» Brief: Lines of the material that include the string "бўйича" should be returned.

» Records to process:

-.-.-

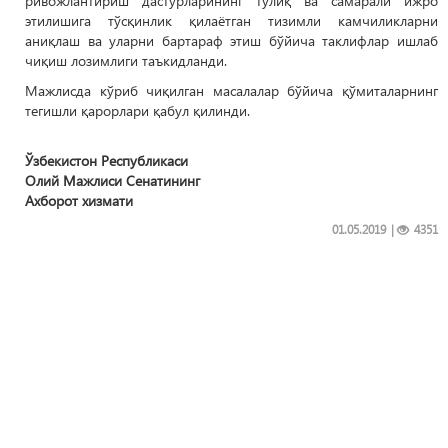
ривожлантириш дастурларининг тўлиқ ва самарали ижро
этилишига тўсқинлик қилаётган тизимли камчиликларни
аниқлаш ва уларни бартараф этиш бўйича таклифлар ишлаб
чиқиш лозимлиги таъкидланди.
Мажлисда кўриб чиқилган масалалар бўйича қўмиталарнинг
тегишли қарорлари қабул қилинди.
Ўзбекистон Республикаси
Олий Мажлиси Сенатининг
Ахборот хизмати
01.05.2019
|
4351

-.-.-

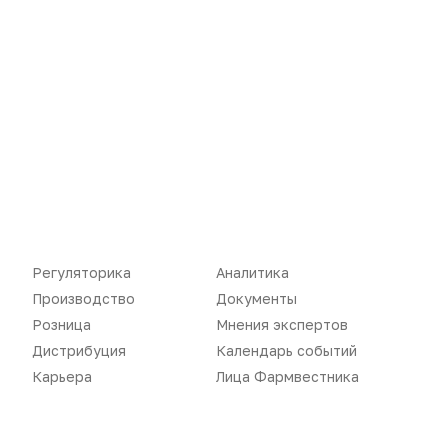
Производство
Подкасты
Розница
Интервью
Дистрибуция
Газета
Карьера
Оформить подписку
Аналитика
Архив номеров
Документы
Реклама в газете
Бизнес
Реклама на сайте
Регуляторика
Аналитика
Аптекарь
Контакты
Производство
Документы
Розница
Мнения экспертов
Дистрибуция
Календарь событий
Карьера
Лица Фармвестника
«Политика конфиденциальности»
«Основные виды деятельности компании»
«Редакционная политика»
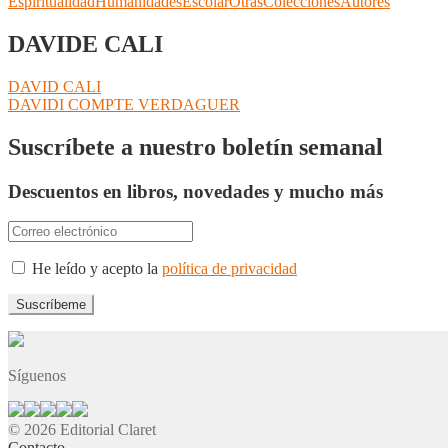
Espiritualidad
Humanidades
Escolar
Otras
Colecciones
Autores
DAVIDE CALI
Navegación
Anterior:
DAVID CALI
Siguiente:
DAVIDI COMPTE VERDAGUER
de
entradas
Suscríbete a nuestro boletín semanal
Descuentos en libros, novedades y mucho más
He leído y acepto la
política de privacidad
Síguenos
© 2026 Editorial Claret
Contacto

-.-.-

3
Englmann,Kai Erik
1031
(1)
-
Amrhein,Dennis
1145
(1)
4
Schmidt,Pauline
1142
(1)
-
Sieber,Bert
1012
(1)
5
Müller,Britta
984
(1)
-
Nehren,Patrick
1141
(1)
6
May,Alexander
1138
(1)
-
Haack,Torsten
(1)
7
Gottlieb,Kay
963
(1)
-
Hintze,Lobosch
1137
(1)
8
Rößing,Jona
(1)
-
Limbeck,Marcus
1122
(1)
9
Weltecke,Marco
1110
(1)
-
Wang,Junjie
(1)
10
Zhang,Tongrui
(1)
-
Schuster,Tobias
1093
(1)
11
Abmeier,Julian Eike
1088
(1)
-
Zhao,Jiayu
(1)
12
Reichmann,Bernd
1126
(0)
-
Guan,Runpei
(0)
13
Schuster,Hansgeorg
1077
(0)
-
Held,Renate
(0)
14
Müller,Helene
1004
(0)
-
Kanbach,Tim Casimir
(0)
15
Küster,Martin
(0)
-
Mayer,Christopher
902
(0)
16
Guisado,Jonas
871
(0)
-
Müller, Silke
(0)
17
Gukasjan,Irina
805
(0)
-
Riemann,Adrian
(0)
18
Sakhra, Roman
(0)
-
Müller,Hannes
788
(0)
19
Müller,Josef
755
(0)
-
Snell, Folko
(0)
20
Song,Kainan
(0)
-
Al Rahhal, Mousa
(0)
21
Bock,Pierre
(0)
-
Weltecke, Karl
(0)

-.-.-

» Response:
аниқлаш ва уларни бартараф этиш бўйича таклифлар ишлаб
Мажлисда кўриб чиқилган масалалар бўйича қўмиталарнинг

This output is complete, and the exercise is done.